1st Edition
Water Crises and Governance Reinventing Collaborative Institutions in an Era of Uncertainty
Water Crises and Governance critically examines the relationship between water crises and governance in the face of challenges to provide water for growing human demand and environmental needs. Water crises threaten the assumptions and accepted management practices of water users, managers and policymakers. In developed and developing world contexts from North America and Australasia, to Latin America, Africa and China, existing institutions and governance arrangements have unintentionally provoked water crises while shaping diverse, often innovative responses to management dilemmas. This volume brings together original field-based studies by social scientists investigating water crises and their implications for governance.

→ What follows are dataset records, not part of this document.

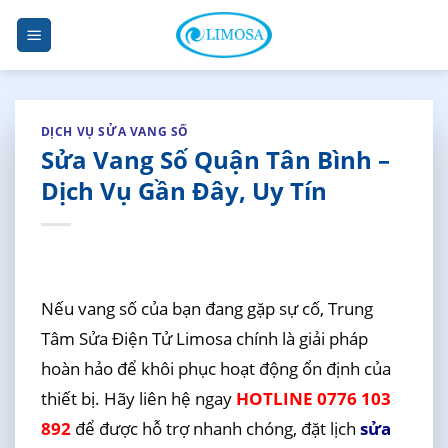
Skip
to
content
DỊCH VỤ SỬA VANG SỐ
Sửa Vang Số Quận Tân Bình –
Dịch Vụ Gần Đây, Uy Tín
Nếu vang số của bạn đang gặp sự cố, Trung
Tâm Sửa Điện Tử Limosa chính là giải pháp
hoàn hảo để khôi phục hoạt động ổn định của
thiết bị. Hãy liên hệ ngay
HOTLINE 0776 103
892
để được hỗ trợ nhanh chóng, đặt lịch
sửa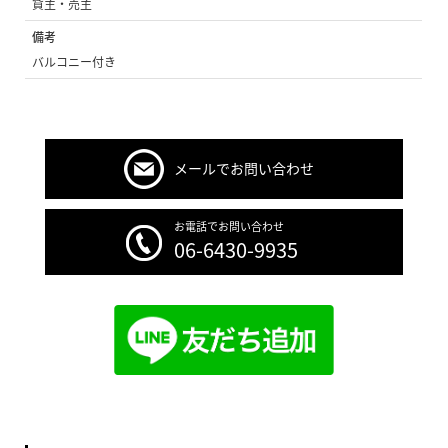
貸主・売主
備考
バルコニー付き
メールでお問い合わせ
お電話でお問い合わせ
06-6430-9935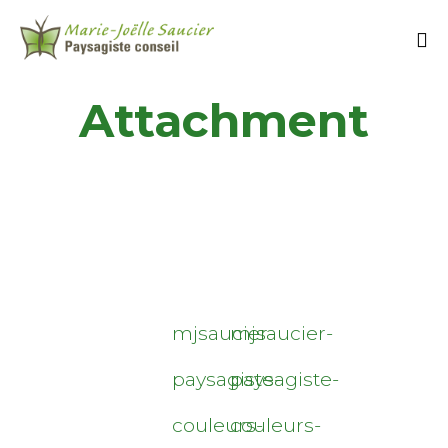
Attachment
mjsaucier-
mjsaucier-
paysagiste-
paysagiste-
couleurs-
couleurs-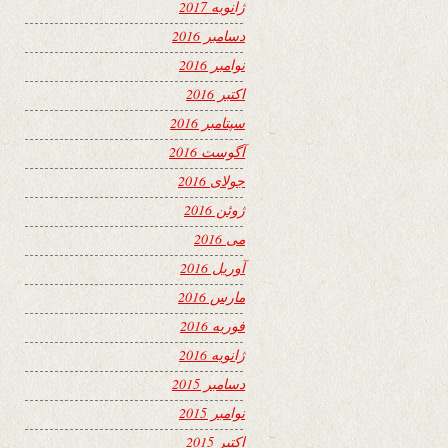
ژانویه 2017
دسامبر 2016
نوامبر 2016
اکتبر 2016
سپتامبر 2016
آگوست 2016
جولای 2016
ژوئن 2016
می 2016
آوریل 2016
مارس 2016
فوریه 2016
ژانویه 2016
دسامبر 2015
نوامبر 2015
اکتبر 2015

Contributors to this collection find that water crises degrade environments, place untenable burdens on stakeholders, and produce or exacerbate social conflict, undermining ecological and social conditions that sustain effective collaboration. At the same time, water crises can promote institutional change that "resets" governance, promoting unusual and creative responses appropriate for local contexts. The studies in this volume provide evidence that, while water crises pose serious threats to environments and societies, they also provide opportunities to learn from experience and recraft water governance with coherent visions of more ecologically and socially sustainable futures. This volume was originally published as a special issue of Society & Natural Resources.
Introduction
Water Crises and Institutions: Inventing and Reinventing Governance in an Era of Uncertainty Peter Leigh Taylor and David A. Sonnenfeld
Part I: Ecological Crises
1. Crises and Institutional Change: Emergence of Cross-Border Water Governance in Lake Eyre Basin, Australia Jennifer Bellamy, Brian W. Head, and Helen Ross
2.Scales of Power in Water Governance in China: Examples From the Yangtze River Basin Qidong Huang and Jiajun Xu
3. Rescaling Knowledge and Governance and Enrolling the Future in New Zealand: A Co-Production Analysis of Canterbury’s Water Management Reforms to Regulate Diffuse Pollution Ronlyn Duncan
Part II: Crises of State Policy and Law
4. The Practice of Water Policy Governance Networks: An International Comparative Case Study Analysis Rachel Eberhard, Richard Margerum, Karen Vella, Severine Mayere, and Bruce Taylor
5. Building Capacities for Sustainable Water Governance at the Grassroots: "Organic Empowerment" and Its Policy Implications in Nicaragua Sarah T. Romano
Part III: Crises of Access
6. Water Crisis and Options for Effective Water Provision in Urban and Peri-Urban Areas in Cameroon Lotsmart Fonjong and Violet Fokum
7. Women’s Crucial Role in Collective Operation and Maintenance of Drinking Water Infrastructure in Rural Uganda Resty Naiga, Marianne Penker, and Karl Hogl
Part IV: Crises of Power
8. When Policy Hits Practice: Structure, Agency, and Power in South African Water Governance Jan Janosch Förster, Linda Downsborough, and Machaya Jeff Chomba
9. Standing Up for Inherent Rights: The Role of Indigenous-Led Activism in Protecting Sacred Waters and Ways of Life Emma S. Norman
Epilogue
10. Crises, Uncertainty and Water Governance for Sustainable Futures Peter Leigh Taylor and David A. Sonnenfeld
Biography
Peter Leigh Taylor is Professor and Chair of Sociology at Colorado State University, USA, and co-Editor-in-Chief of Society & Natural Resources. He has done extensive research and applied work on community-based forest management in Latin America. His current research focuses on environmental flows and agricultural water governance on the Colorado River.
David A. Sonnenfeld is Professor of Sociology and Environmental Policy at the SUNY College of Environmental Science and Forestry, and co-Editor-in-Chief of Society & Natural Resources. Recent books include the Routledge International Handbook of Social and Environmental Change; Food, Globalization and Sustainability; and The Ecological Modernisation Reader.